Google scores the Core Web Vitals - Largest Contentful Paint, First Input Delay and Cumulative Layout Shift - on a spectrum of “Good” to “Poor” with metrics that fall between those two are given a “Needs Improvement” score.
Each CWV metric has its own scoring thresholds:
- Largest Contentful Paint: An LCP less than 2.5 seconds is considered “Good” and anything longer than 4 seconds receives a “Poor” score.
- First Input Delay: An FID less than 100 milliseconds receives a “Good” score while a delay longer than 300 milliseconds is “Poor”.
- Cumulative Layout Shift: A page with a total CLS score of 0.1 or less is “Good” while a CLS more than 0.25 is “Poor”.
How does Google measure CWV metrics for scoring?
To measure the Core Web Vitals metrics, Google evaluates pages based on the previous 28 days’ worth of page visits.
For example, if you have a page on your site that gets 100 visitors each day in the month of April and Google looks at the page on the first day of May, it will score the CWV metrics based on the page’s performance for the 2800 people who visited from April 2-30.
Any page visits that fall outside that 28-day window won’t have an impact on LCP, FID or CLS scores or the page’s overall Core Web Vitals score.
The actual scoring of “Good,” “Needs Improvement” and “Poor” depends on the 75th percentile of all page views that occurred within that 28 day window.
In other words, if 75% of a page’s views in the last 28 days score within the “Good” range for a particular metric, the page gets a “Good” score for that metric.
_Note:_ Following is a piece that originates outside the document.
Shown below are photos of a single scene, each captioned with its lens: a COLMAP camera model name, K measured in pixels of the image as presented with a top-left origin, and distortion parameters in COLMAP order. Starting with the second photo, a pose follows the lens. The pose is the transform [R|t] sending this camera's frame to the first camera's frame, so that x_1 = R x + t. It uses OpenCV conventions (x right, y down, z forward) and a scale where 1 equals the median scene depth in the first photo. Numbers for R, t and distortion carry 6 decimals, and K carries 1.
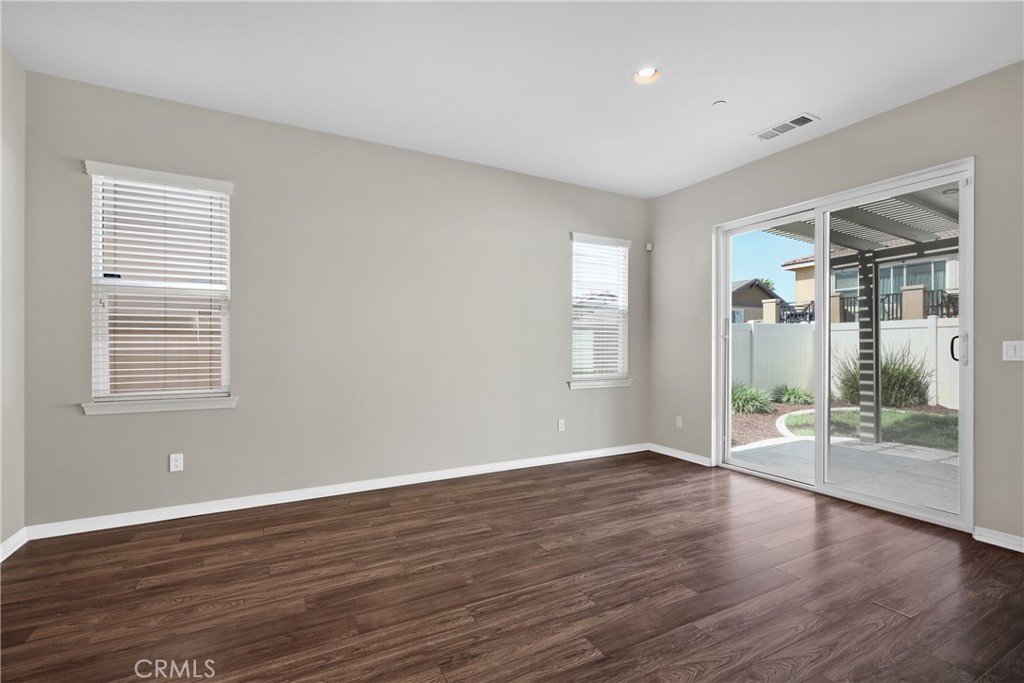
lens RADIAL K [[459.0, 0, 515.8], [0, 459.0, 347.4], [0, 0, 1]] dist [0.002407, -0.001522]
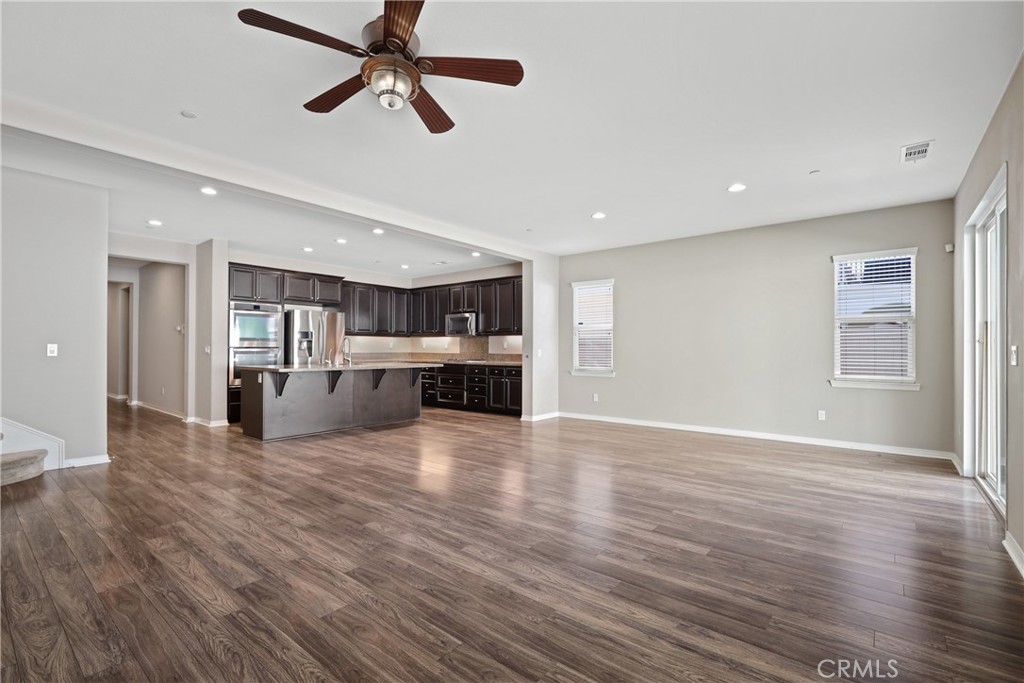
lens RADIAL K [[459.0, 0, 514.5], [0, 459.0, 344.2], [0, 0, 1]] dist [0.002407, -0.001522]
pose [[0.381079, -0.010460, -0.924483, 0.918685], [-0.002442, 0.999921, -0.012320, -0.002967], [0.924539, 0.006952, 0.381023, -0.228659]]
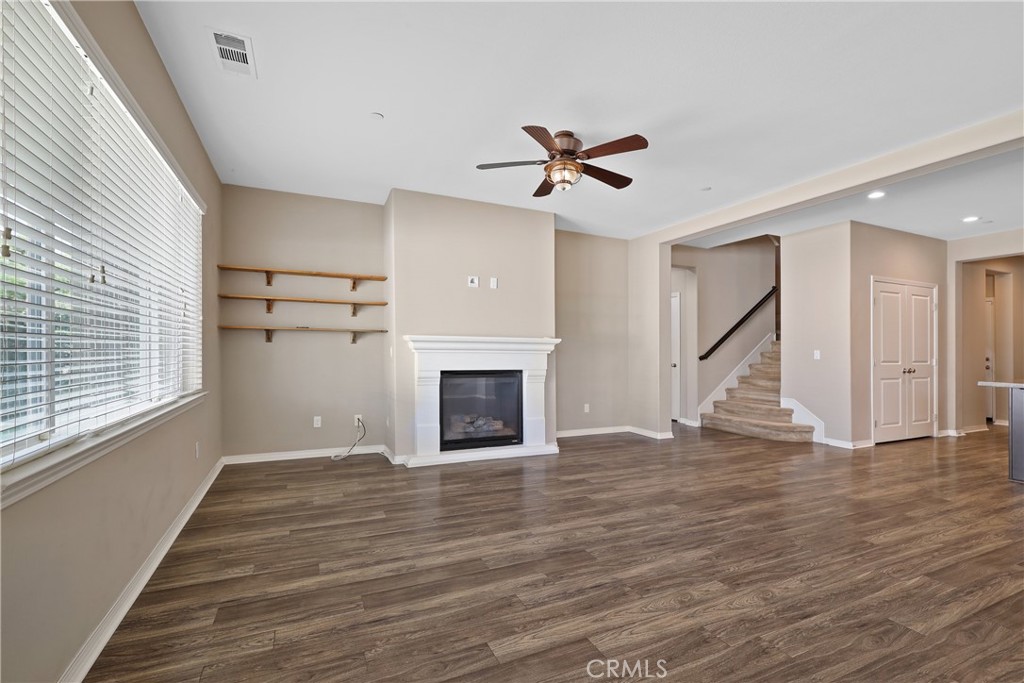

On the other side of that, if 25% or more of a page’s views score below the “Poor” tipping point, that page will be classified as having a “Poor” score for that metric.
For example, the page example.com/page-one has an FID of 90 milliseconds or better for 80% of page visits in the last 28 days. That page is classified by Google as having a “Good” score for First Input Delay.
Conversely, the page example.com/page-two has an FID of 450 milliseconds for 26% of pageviews in the last 28 days. Google classifies that page as scoring “Poor” for First Input Delay.
Google outlines its reasoning behind the CWV scoring system in a blog post on the science behind CWV but the takeaway is that there isn't a certain number of layout shifts or a set amount of time a person will wait for before abandoning a page. Rather, it varies depending on the user and context.
This is how we wound up with the scoring spectrum of “Good” to “Poor” based on 75% of recent pageviews.
Measuring Data is Critical to Improving Core Web Vitals Scores
There’s a lot of nitty gritty details that go into how you measure Core Web Vitals data and use it to improve your website’s Page Experience for user experience and SEO purposes. One of the quick ways is to install WooRank's new on-page Assistant, but the key takeaways are:
- Understand the difference between field and lab data and that Google scores pages based on field data from real-life users.
- Google has field tools available for users, but the data is more limited than you might guess and the tools require a certain level of technical knowledge to use.
- WooRank is a fast, simple and easy way to audit your website’s performance for Core Web Vitals metrics for total beginners and advanced users.